En somme, celui qui fait de la psychologie pure ne peut que se substituer à tous ses personnages dans les différentes situations où il les place, car il lui est impossible de changer ses organes, qui sont les seuls intermédiaires entre la vie extérieure et nous, qui nous imposent leurs perceptions, déterminent notre sensibilité, créent en nous une âme essentiellement différente de toutes celles qui nous entourent. Notre vision, notre connaissance du monde acquise par le secours de nos sens, nos idées sur la vie, nous ne pouvons que les transporter en partie dans tous les personnages dont nous prétendons dévoiler l'être intime et inconnu.
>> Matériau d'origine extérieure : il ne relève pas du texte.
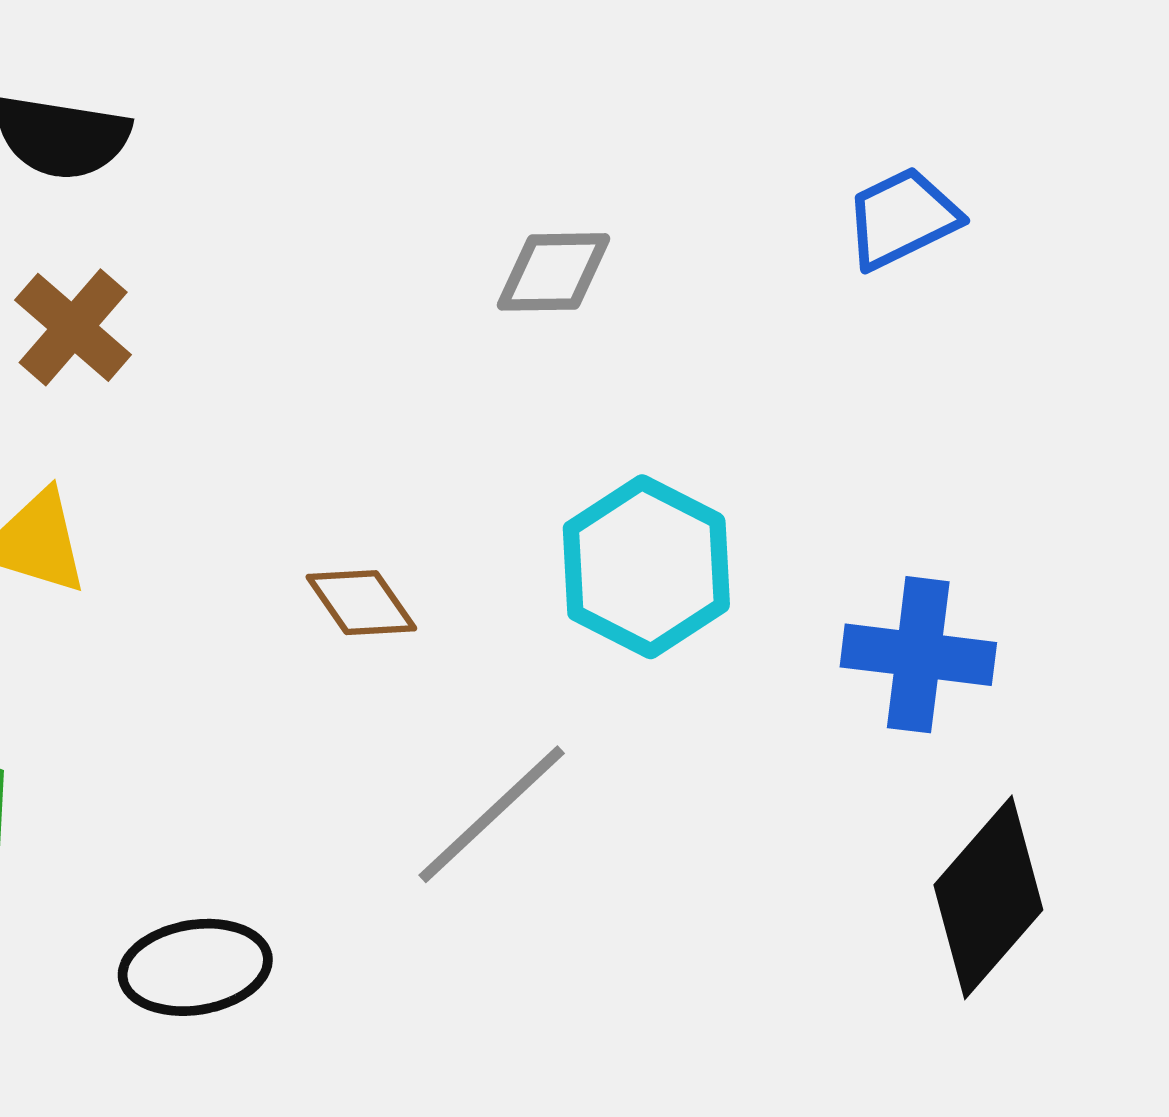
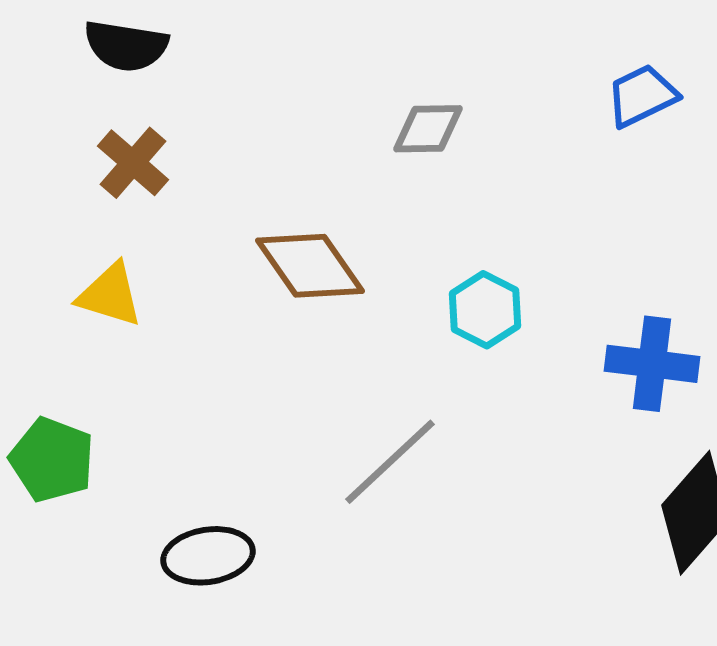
cyan hexagon: (646, 567) -> (485, 310), size x0.7
brown diamond: (361, 603) -> (310, 266), moved, size x1.6

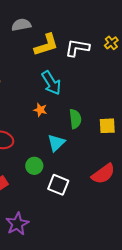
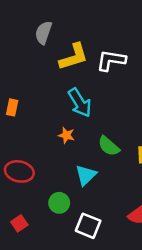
gray semicircle: (21, 25) -> (43, 33), turned -60
green semicircle: (75, 119) -> (109, 146), turned 138

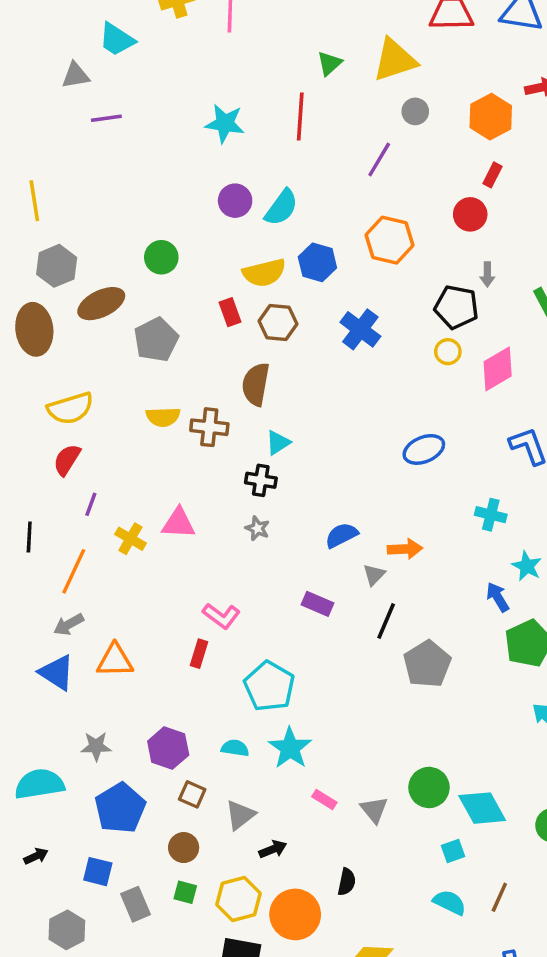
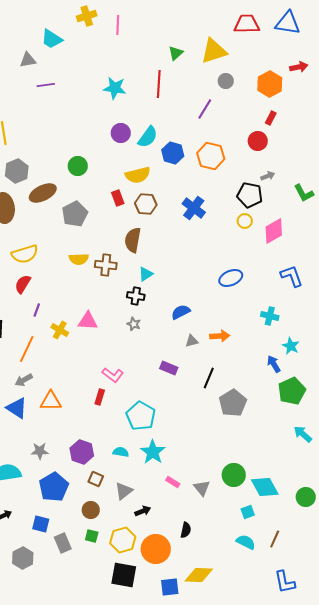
blue hexagon: (317, 262) -> (173, 153), moved
gray arrow: (487, 274) -> (268, 176), turned -112
blue semicircle: (341, 535) -> (181, 312), moved
gray triangle: (374, 575) -> (192, 341), moved, turned 32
C'est donc toujours nous que nous montrons dans le corps d'un roi, d'un assassin, d'un voleur ou d'un honnête homme, d'une courtisane, d'une religieuse, d'une jeune fille ou d'une marchande aux halles, car nous sommes obligés de nous poser ainsi le problème: «Si j'étais roi, assassin, voleur, courtisane, religieuse, jeune fille ou marchande aux halles, qu'est-ce que je ferais, qu'est-ce que je penserais, comment est-ce que j'agirais?» Nous ne diversifions donc nos personnages qu'en changeant l'âge, le sexe, la situation sociale et toutes les circonstances de la vie de notre moi que la nature a entouré d'une barrière d'organes infranchissable.
L'adresse consiste à ne pas laisser reconnaître ce moi par le lecteur sous tous les masques divers qui nous servent à le cacher.
Mais si, au seul point de vue de la complète exactitude, la pure analyse psychologique est contestable, elle peut cependant nous donner des oeuvres d'art aussi belles que toutes les autres méthodes de travail.
Voici, aujourd'hui, les symbolistes. Pourquoi pas? Leur rêve d'artistes est respectable; et ils ont cela de particulièrement intéressant qu'ils savent et qu'ils proclament l'extrême difficulté de l'art.
Il faut être, en effet, bien fou, bien audacieux, bien outrecuidant ou bien sot, pour écrire encore aujourd'hui! Après tant de maîtres aux natures si variées, au génie si multiple, que reste-t-il à faire qui n'ait été fait, que reste-t-il à dire qui n'ait été dit? Qui peut se vanter, parmi nous, d'avoir écrit une page, une phrase qui ne se trouve déjà, à peu près pareille, quelque part. Quand nous lisons, nous, si saturés d'écriture française que notre corps entier nous donne l'impression d'être une pâte faite avec des mots, trouvons-nous jamais une ligne, une pensée qui ne nous soit familière, dont nous n'ayons eu, au moins, le confus pressentiment?
L'homme qui cherche seulement à amuser son public par des moyens déjà connus, écrit avec confiance, dans la candeur de sa médiocrité, des oeuvres destinées à la foule ignorante et désoeuvrée. Mais ceux sur qui pèsent tous les siècles de la littérature passée, ceux que rien ne satisfait, que tout dégoûte, parce qu'ils rêvent mieux, à qui tout semble défloré déjà, à qui leur oeuvre donne toujours l'impression d'un travail inutile et commun, en arrivent à juger l'art littéraire une chose insaisissable, mystérieuse, que nous dévoilent à peine quelques pages des plus grands maîtres.
Vingt vers, vingt phrases, lus tout à coup nous font tressaillir jusqu'au coeur comme une révélation surprenante; mais les vers suivants ressemblent à tous les vers, la prose qui coule ensuite ressemble à toutes les proses.